A proponent of belief and trust, Aubrey understands the satisfaction of fighting “through anxiety” to grow as an artist. In the future, she sees herself as a “full-time sustainable artist” with “pieces in large galleries”. But Aubrey is prepared to take it slow and practice grace as a business owner and contemporary ceramic artist. More of Aubrey’s artistry and ceramic pieces can be found through an array of social media: her instagram @vesselsfordanu, her TikTok @vesselsfordanu, and her website https://vesselsfordanu.com.
Where/how do you gather inspiration?
I grew up in the Pocono Mountains in an area where there wasn’t much to do, but there was a lot of surrounding nature. I did a lot of hiking, swimming, and exploring in the forests from an early age. So it’s cliche to say, but a lot of my inspiration comes from nature because of this, like earthy colors for my glazes, smooth and natural forms, and even adding mushrooms to a lot of my pieces. I’m also inspired by the juxtapositions of two contrasting elements like contemporary and ancient or natural and man-made. I like to create pieces inspired by such contrasts by wrapping a foraged wood handle for a ceramic piece in metal wire or adding whimsical mushrooms to a piece that’s been formed like an ancient Greek amphora vessel.
What do you hope audiences retain from your work?
Since I do draw a lot of inspiration from nature, I hope that others are able to feel a grounding connection with my work. I also hope that the fun, whimsical aspects of my pieces also make them pause and smile.

#### Given records
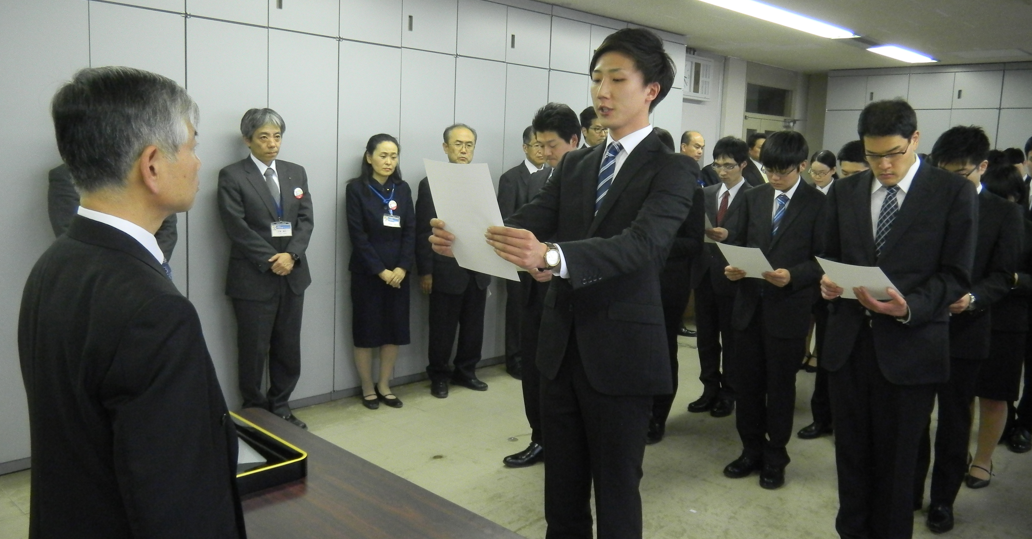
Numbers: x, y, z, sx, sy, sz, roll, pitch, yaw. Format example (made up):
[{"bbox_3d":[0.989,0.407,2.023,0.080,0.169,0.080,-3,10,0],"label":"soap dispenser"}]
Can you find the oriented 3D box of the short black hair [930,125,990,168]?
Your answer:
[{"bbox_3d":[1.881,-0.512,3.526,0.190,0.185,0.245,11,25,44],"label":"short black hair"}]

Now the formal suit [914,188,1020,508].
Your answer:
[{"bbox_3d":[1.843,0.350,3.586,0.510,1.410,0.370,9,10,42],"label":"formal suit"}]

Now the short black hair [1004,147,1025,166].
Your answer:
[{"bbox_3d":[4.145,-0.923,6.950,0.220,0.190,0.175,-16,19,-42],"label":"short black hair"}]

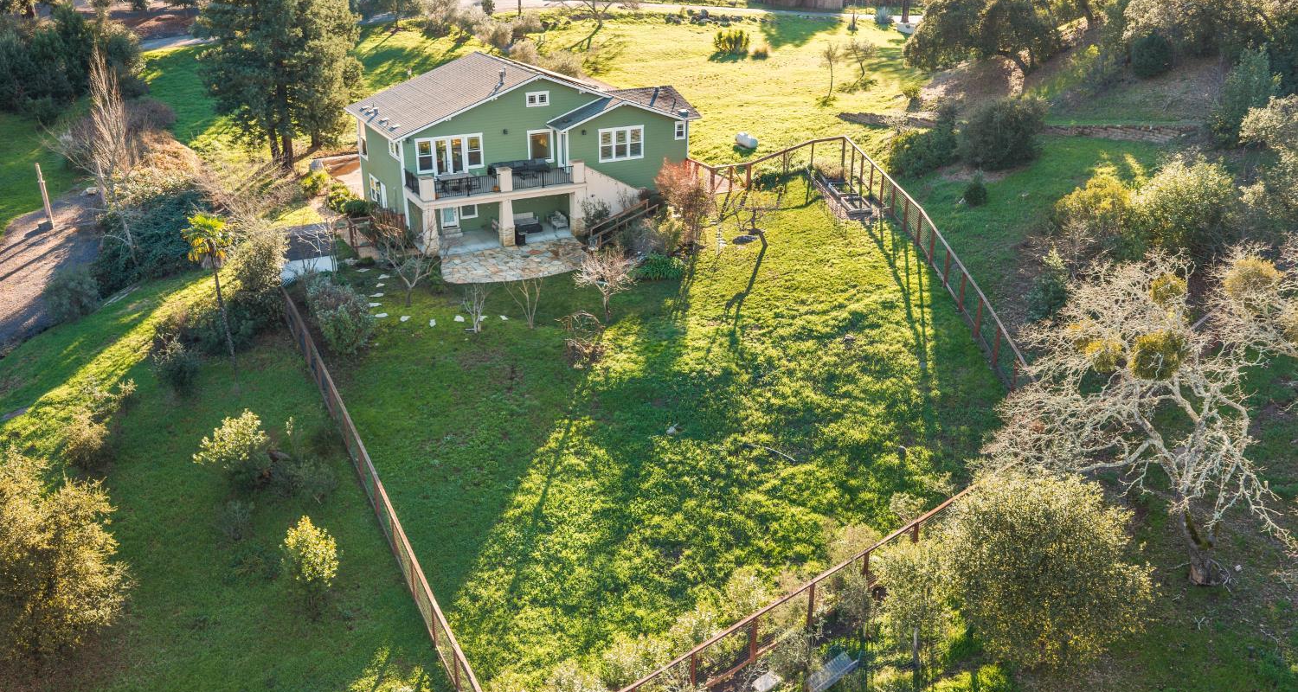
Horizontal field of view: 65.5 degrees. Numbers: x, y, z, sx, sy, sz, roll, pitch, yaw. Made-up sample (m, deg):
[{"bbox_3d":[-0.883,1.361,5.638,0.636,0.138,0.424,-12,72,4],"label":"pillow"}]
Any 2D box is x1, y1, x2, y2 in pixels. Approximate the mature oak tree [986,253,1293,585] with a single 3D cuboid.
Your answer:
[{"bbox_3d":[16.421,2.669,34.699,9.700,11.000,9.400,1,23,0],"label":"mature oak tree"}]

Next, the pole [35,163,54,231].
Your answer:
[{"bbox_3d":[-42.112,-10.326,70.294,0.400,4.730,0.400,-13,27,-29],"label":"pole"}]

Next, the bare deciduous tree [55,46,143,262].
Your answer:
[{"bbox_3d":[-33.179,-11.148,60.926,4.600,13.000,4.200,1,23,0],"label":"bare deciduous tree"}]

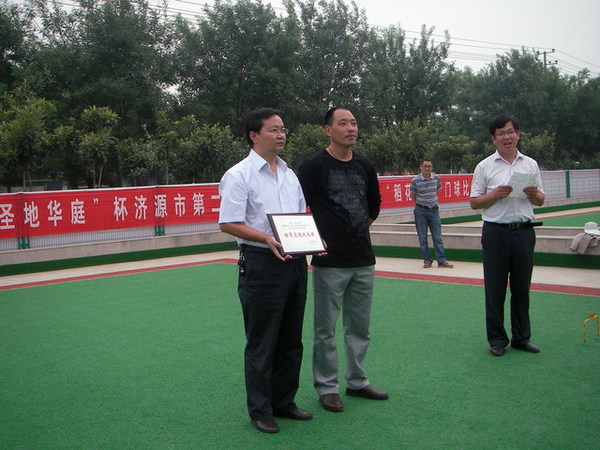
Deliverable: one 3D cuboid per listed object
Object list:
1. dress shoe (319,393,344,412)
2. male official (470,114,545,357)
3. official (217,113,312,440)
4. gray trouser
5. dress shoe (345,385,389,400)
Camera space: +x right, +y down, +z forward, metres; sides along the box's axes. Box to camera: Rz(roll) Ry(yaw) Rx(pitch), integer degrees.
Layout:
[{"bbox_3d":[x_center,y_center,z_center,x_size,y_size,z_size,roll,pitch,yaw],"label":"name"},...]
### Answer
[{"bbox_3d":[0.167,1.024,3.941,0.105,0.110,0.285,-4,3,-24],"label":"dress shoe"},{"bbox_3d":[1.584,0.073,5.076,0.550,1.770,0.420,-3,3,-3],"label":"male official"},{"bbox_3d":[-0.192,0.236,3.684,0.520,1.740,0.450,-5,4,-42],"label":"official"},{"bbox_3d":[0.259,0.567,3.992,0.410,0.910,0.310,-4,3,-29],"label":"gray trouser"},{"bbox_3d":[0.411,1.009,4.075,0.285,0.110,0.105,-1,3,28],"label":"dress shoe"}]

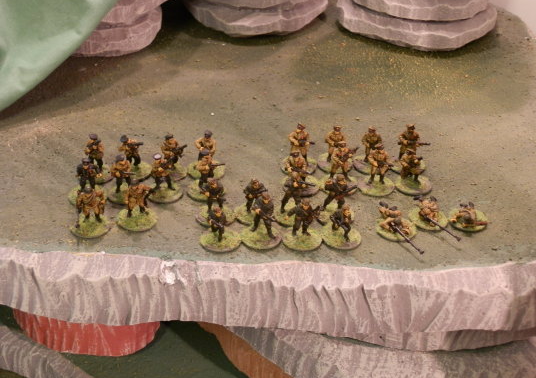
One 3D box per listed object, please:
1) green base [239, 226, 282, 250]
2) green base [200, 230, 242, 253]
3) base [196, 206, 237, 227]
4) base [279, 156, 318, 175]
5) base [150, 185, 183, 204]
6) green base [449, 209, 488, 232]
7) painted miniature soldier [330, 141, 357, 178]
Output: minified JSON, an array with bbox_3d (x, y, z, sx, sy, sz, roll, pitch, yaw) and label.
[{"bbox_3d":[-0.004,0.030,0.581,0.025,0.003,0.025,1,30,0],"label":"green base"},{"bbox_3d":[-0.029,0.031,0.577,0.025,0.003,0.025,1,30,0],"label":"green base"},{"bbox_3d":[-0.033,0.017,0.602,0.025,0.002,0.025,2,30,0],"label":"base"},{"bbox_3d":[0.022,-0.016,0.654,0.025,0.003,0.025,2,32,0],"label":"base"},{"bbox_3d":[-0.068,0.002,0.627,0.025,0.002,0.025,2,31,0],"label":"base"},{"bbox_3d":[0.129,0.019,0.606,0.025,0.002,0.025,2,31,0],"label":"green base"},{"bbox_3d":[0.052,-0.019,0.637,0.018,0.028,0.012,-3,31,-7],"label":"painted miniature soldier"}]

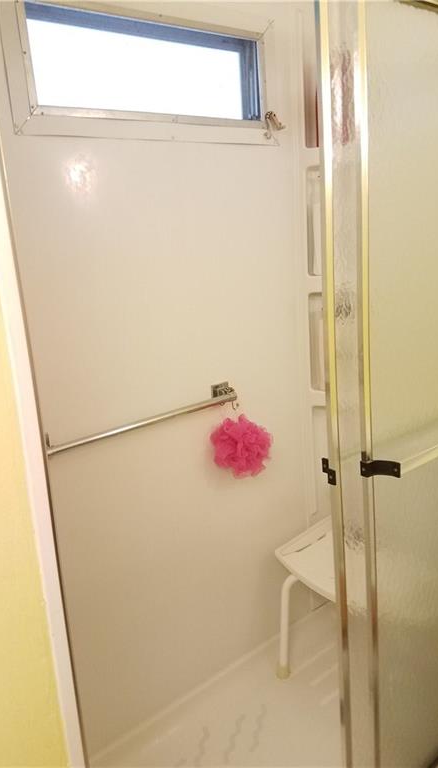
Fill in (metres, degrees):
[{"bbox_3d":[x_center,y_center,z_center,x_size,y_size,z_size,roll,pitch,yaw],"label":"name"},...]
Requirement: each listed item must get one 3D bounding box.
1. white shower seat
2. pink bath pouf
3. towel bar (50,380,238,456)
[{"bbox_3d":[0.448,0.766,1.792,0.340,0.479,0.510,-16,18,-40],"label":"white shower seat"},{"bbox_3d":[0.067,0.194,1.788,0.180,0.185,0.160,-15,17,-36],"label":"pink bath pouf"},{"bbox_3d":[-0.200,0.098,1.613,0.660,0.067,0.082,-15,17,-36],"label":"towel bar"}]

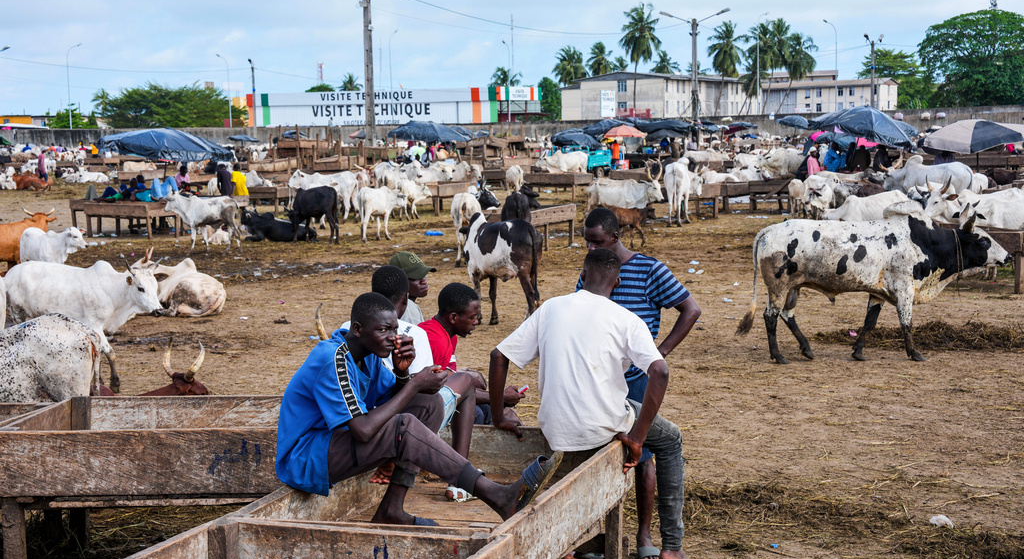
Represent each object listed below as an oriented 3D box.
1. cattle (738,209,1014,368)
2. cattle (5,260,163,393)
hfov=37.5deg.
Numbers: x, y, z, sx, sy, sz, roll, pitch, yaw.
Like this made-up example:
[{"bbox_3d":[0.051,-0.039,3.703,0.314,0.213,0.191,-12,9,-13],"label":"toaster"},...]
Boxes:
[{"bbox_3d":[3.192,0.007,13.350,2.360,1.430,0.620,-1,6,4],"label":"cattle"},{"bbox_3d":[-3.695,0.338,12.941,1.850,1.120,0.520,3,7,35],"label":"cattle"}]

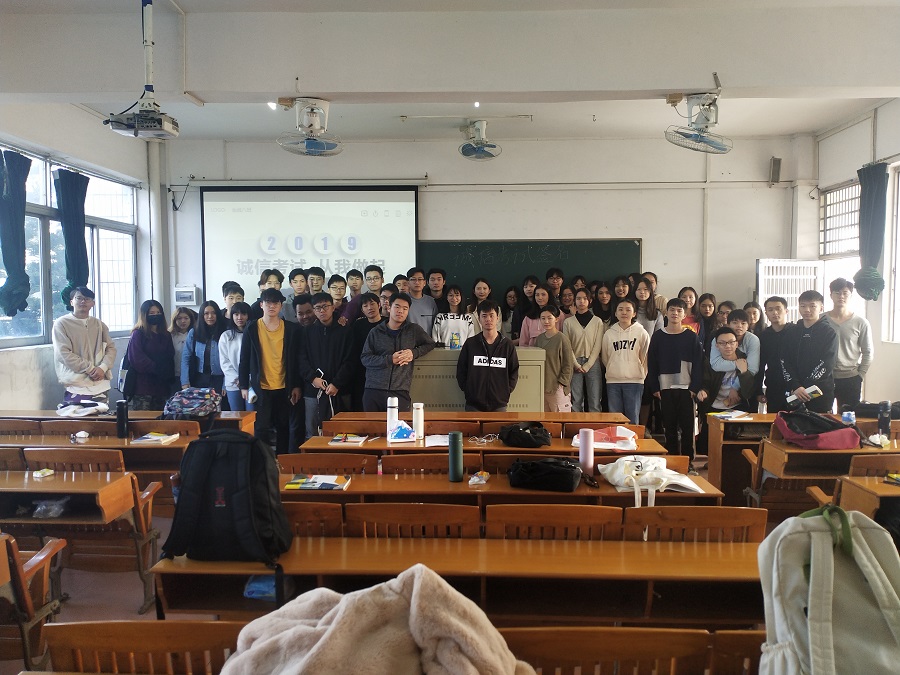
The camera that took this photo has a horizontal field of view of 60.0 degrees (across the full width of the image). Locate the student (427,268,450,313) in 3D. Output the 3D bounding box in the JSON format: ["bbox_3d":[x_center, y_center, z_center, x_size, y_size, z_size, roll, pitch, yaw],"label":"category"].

#### Work instructions
1) Answer these questions using the interview with Aubrey, one line each:
(a) Where did Aubrey grow up?
(b) What does she wrap in metal wire to build a contrast into a ceramic piece?
(c) What is her Instagram handle?
2) In the records, rewrite the lines between the line holding "Deliverable: one 3D cuboid per listed object" and the line holding "Camera space: +x", inclusive, with "dress shoe" changed to "oxford shoe" and everything else left the same.

#### Completed exercise
1)
(a) In the Pocono Mountains.
(b) A foraged wood handle.
(c) @vesselsfordanu

2)
Deliverable: one 3D cuboid per listed object
Object list:
1. oxford shoe (319,393,344,412)
2. male official (470,114,545,357)
3. official (217,113,312,440)
4. gray trouser
5. oxford shoe (345,385,389,400)
Camera space: +x right, +y down, +z forward, metres; sides along the box's axes. Box to camera: Rz(roll) Ry(yaw) Rx(pitch), integer degrees.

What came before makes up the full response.